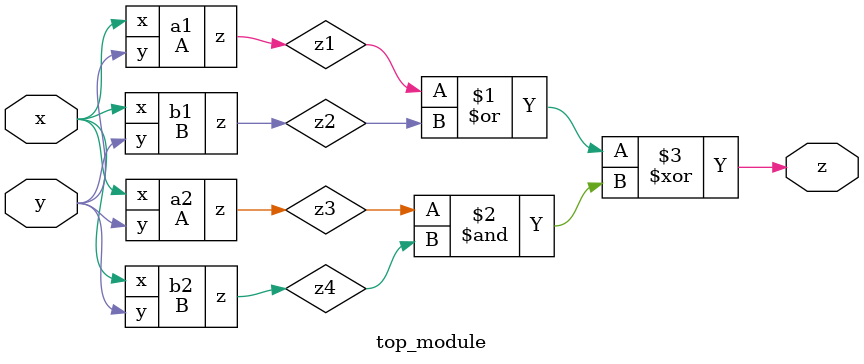
<source format=sv>
module A(
    input x,
    input y,
    output z
);
assign z = (x ^ y) & x;
endmodule
module B(
    input x,
    input y,
    output z
);
assign z = (x & ~y) | (~x & y) | (x & y);
endmodule
module top_module(
    input x,
    input y,
    output z
);
wire z1, z2, z3;

A a1(
    .x(x),
    .y(y),
    .z(z1)
);

B b1(
    .x(x),
    .y(y),
    .z(z2)
);

A a2(
    .x(x),
    .y(y),
    .z(z3)
);

B b2(
    .x(x),
    .y(y),
    .z(z4)
);

assign z = (z1 | z2) ^ (z3 & z4);
endmodule

</source>
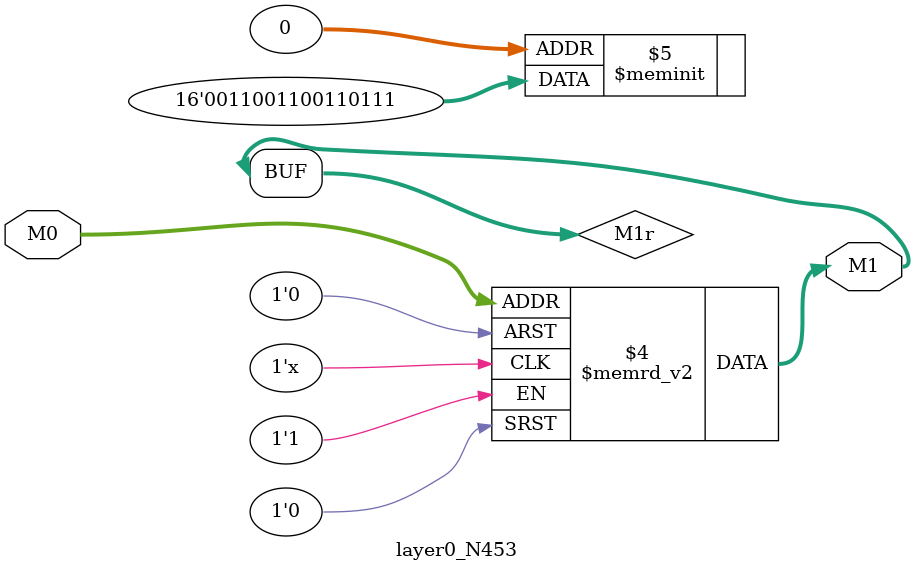
<source format=v>
module layer0_N453 ( input [2:0] M0, output [1:0] M1 );

	(*rom_style = "distributed" *) reg [1:0] M1r;
	assign M1 = M1r;
	always @ (M0) begin
		case (M0)
			3'b000: M1r = 2'b11;
			3'b100: M1r = 2'b11;
			3'b010: M1r = 2'b11;
			3'b110: M1r = 2'b11;
			3'b001: M1r = 2'b01;
			3'b101: M1r = 2'b00;
			3'b011: M1r = 2'b00;
			3'b111: M1r = 2'b00;

		endcase
	end
endmodule

</source>
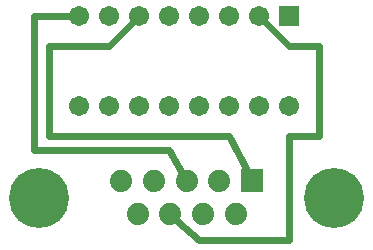
<source format=gbl>
G04 MADE WITH FRITZING*
G04 WWW.FRITZING.ORG*
G04 DOUBLE SIDED*
G04 HOLES PLATED*
G04 CONTOUR ON CENTER OF CONTOUR VECTOR*
%ASAXBY*%
%FSLAX23Y23*%
%MOIN*%
%OFA0B0*%
%SFA1.0B1.0*%
%ADD10C,0.074000*%
%ADD11C,0.200000*%
%ADD12C,0.067559*%
%ADD13R,0.067559X0.067559*%
%ADD14C,0.024000*%
%ADD15R,0.001000X0.001000*%
%LNCOPPER0*%
G90*
G70*
G54D10*
X844Y226D03*
X735Y226D03*
X626Y226D03*
X517Y226D03*
X407Y226D03*
X789Y114D03*
X680Y114D03*
X571Y114D03*
X462Y114D03*
G54D11*
X1118Y170D03*
X133Y170D03*
G54D12*
X967Y776D03*
X967Y476D03*
X867Y776D03*
X867Y476D03*
X767Y776D03*
X767Y476D03*
X667Y776D03*
X667Y476D03*
X567Y776D03*
X567Y476D03*
X467Y776D03*
X467Y476D03*
X367Y776D03*
X367Y476D03*
X267Y776D03*
X267Y476D03*
G54D13*
X966Y776D03*
G54D14*
X1066Y376D02*
X1066Y676D01*
D02*
X1066Y676D02*
X966Y676D01*
D02*
X966Y376D02*
X1066Y376D01*
D02*
X966Y676D02*
X884Y759D01*
D02*
X966Y27D02*
X966Y376D01*
D02*
X666Y27D02*
X966Y27D01*
D02*
X594Y93D02*
X666Y27D01*
D02*
X567Y327D02*
X117Y327D01*
D02*
X117Y327D02*
X117Y775D01*
D02*
X610Y253D02*
X567Y327D01*
D02*
X117Y775D02*
X242Y776D01*
D02*
X766Y376D02*
X168Y376D01*
D02*
X168Y376D02*
X168Y676D01*
D02*
X829Y254D02*
X766Y376D01*
D02*
X168Y676D02*
X366Y676D01*
D02*
X366Y676D02*
X449Y759D01*
G54D15*
X806Y263D02*
X879Y263D01*
X806Y262D02*
X879Y262D01*
X806Y261D02*
X879Y261D01*
X806Y260D02*
X879Y260D01*
X806Y259D02*
X879Y259D01*
X806Y258D02*
X879Y258D01*
X806Y257D02*
X879Y257D01*
X806Y256D02*
X879Y256D01*
X806Y255D02*
X879Y255D01*
X806Y254D02*
X879Y254D01*
X806Y253D02*
X879Y253D01*
X806Y252D02*
X879Y252D01*
X806Y251D02*
X879Y251D01*
X806Y250D02*
X879Y250D01*
X806Y249D02*
X879Y249D01*
X806Y248D02*
X879Y248D01*
X806Y247D02*
X879Y247D01*
X806Y246D02*
X837Y246D01*
X849Y246D02*
X879Y246D01*
X806Y245D02*
X834Y245D01*
X851Y245D02*
X879Y245D01*
X806Y244D02*
X832Y244D01*
X853Y244D02*
X879Y244D01*
X806Y243D02*
X831Y243D01*
X855Y243D02*
X879Y243D01*
X806Y242D02*
X830Y242D01*
X856Y242D02*
X879Y242D01*
X806Y241D02*
X828Y241D01*
X857Y241D02*
X879Y241D01*
X806Y240D02*
X827Y240D01*
X858Y240D02*
X879Y240D01*
X806Y239D02*
X827Y239D01*
X859Y239D02*
X879Y239D01*
X806Y238D02*
X826Y238D01*
X860Y238D02*
X879Y238D01*
X806Y237D02*
X825Y237D01*
X861Y237D02*
X879Y237D01*
X806Y236D02*
X825Y236D01*
X861Y236D02*
X879Y236D01*
X806Y235D02*
X824Y235D01*
X862Y235D02*
X879Y235D01*
X806Y234D02*
X824Y234D01*
X862Y234D02*
X879Y234D01*
X806Y233D02*
X823Y233D01*
X862Y233D02*
X879Y233D01*
X806Y232D02*
X823Y232D01*
X863Y232D02*
X879Y232D01*
X806Y231D02*
X823Y231D01*
X863Y231D02*
X879Y231D01*
X806Y230D02*
X823Y230D01*
X863Y230D02*
X879Y230D01*
X806Y229D02*
X823Y229D01*
X863Y229D02*
X879Y229D01*
X806Y228D02*
X822Y228D01*
X863Y228D02*
X879Y228D01*
X806Y227D02*
X822Y227D01*
X863Y227D02*
X879Y227D01*
X806Y226D02*
X822Y226D01*
X863Y226D02*
X879Y226D01*
X806Y225D02*
X822Y225D01*
X863Y225D02*
X879Y225D01*
X806Y224D02*
X823Y224D01*
X863Y224D02*
X879Y224D01*
X806Y223D02*
X823Y223D01*
X863Y223D02*
X879Y223D01*
X806Y222D02*
X823Y222D01*
X863Y222D02*
X879Y222D01*
X806Y221D02*
X823Y221D01*
X863Y221D02*
X879Y221D01*
X806Y220D02*
X824Y220D01*
X862Y220D02*
X879Y220D01*
X806Y219D02*
X824Y219D01*
X862Y219D02*
X879Y219D01*
X806Y218D02*
X824Y218D01*
X861Y218D02*
X879Y218D01*
X806Y217D02*
X825Y217D01*
X861Y217D02*
X879Y217D01*
X806Y216D02*
X825Y216D01*
X860Y216D02*
X879Y216D01*
X806Y215D02*
X826Y215D01*
X860Y215D02*
X879Y215D01*
X806Y214D02*
X827Y214D01*
X859Y214D02*
X879Y214D01*
X806Y213D02*
X828Y213D01*
X858Y213D02*
X879Y213D01*
X806Y212D02*
X829Y212D01*
X857Y212D02*
X879Y212D01*
X806Y211D02*
X830Y211D01*
X856Y211D02*
X879Y211D01*
X806Y210D02*
X831Y210D01*
X854Y210D02*
X879Y210D01*
X806Y209D02*
X833Y209D01*
X853Y209D02*
X879Y209D01*
X806Y208D02*
X835Y208D01*
X850Y208D02*
X879Y208D01*
X806Y207D02*
X839Y207D01*
X847Y207D02*
X879Y207D01*
X806Y206D02*
X879Y206D01*
X806Y205D02*
X879Y205D01*
X806Y204D02*
X879Y204D01*
X806Y203D02*
X879Y203D01*
X806Y202D02*
X879Y202D01*
X806Y201D02*
X879Y201D01*
X806Y200D02*
X879Y200D01*
X806Y199D02*
X879Y199D01*
X806Y198D02*
X879Y198D01*
X806Y197D02*
X879Y197D01*
X806Y196D02*
X879Y196D01*
X806Y195D02*
X879Y195D01*
X806Y194D02*
X879Y194D01*
X806Y193D02*
X879Y193D01*
X806Y192D02*
X879Y192D01*
X806Y191D02*
X879Y191D01*
X807Y190D02*
X879Y190D01*
D02*
G04 End of Copper0*
M02*
</source>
###
* ABOUT THIS TASK *
Only those lines of the entries above that run from the line containing "X806Y233D02*" to the line containing "X806Y198D02*", both included, should be transcribed exactly.

* EXERCISE SOLUTION *
X806Y233D02*
X823Y233D01*
X862Y233D02*
X879Y233D01*
X806Y232D02*
X823Y232D01*
X863Y232D02*
X879Y232D01*
X806Y231D02*
X823Y231D01*
X863Y231D02*
X879Y231D01*
X806Y230D02*
X823Y230D01*
X863Y230D02*
X879Y230D01*
X806Y229D02*
X823Y229D01*
X863Y229D02*
X879Y229D01*
X806Y228D02*
X822Y228D01*
X863Y228D02*
X879Y228D01*
X806Y227D02*
X822Y227D01*
X863Y227D02*
X879Y227D01*
X806Y226D02*
X822Y226D01*
X863Y226D02*
X879Y226D01*
X806Y225D02*
X822Y225D01*
X863Y225D02*
X879Y225D01*
X806Y224D02*
X823Y224D01*
X863Y224D02*
X879Y224D01*
X806Y223D02*
X823Y223D01*
X863Y223D02*
X879Y223D01*
X806Y222D02*
X823Y222D01*
X863Y222D02*
X879Y222D01*
X806Y221D02*
X823Y221D01*
X863Y221D02*
X879Y221D01*
X806Y220D02*
X824Y220D01*
X862Y220D02*
X879Y220D01*
X806Y219D02*
X824Y219D01*
X862Y219D02*
X879Y219D01*
X806Y218D02*
X824Y218D01*
X861Y218D02*
X879Y218D01*
X806Y217D02*
X825Y217D01*
X861Y217D02*
X879Y217D01*
X806Y216D02*
X825Y216D01*
X860Y216D02*
X879Y216D01*
X806Y215D02*
X826Y215D01*
X860Y215D02*
X879Y215D01*
X806Y214D02*
X827Y214D01*
X859Y214D02*
X879Y214D01*
X806Y213D02*
X828Y213D01*
X858Y213D02*
X879Y213D01*
X806Y212D02*
X829Y212D01*
X857Y212D02*
X879Y212D01*
X806Y211D02*
X830Y211D01*
X856Y211D02*
X879Y211D01*
X806Y210D02*
X831Y210D01*
X854Y210D02*
X879Y210D01*
X806Y209D02*
X833Y209D01*
X853Y209D02*
X879Y209D01*
X806Y208D02*
X835Y208D01*
X850Y208D02*
X879Y208D01*
X806Y207D02*
X839Y207D01*
X847Y207D02*
X879Y207D01*
X806Y206D02*
X879Y206D01*
X806Y205D02*
X879Y205D01*
X806Y204D02*
X879Y204D01*
X806Y203D02*
X879Y203D01*
X806Y202D02*
X879Y202D01*
X806Y201D02*
X879Y201D01*
X806Y200D02*
X879Y200D01*
X806Y199D02*
X879Y199D01*
X806Y198D02*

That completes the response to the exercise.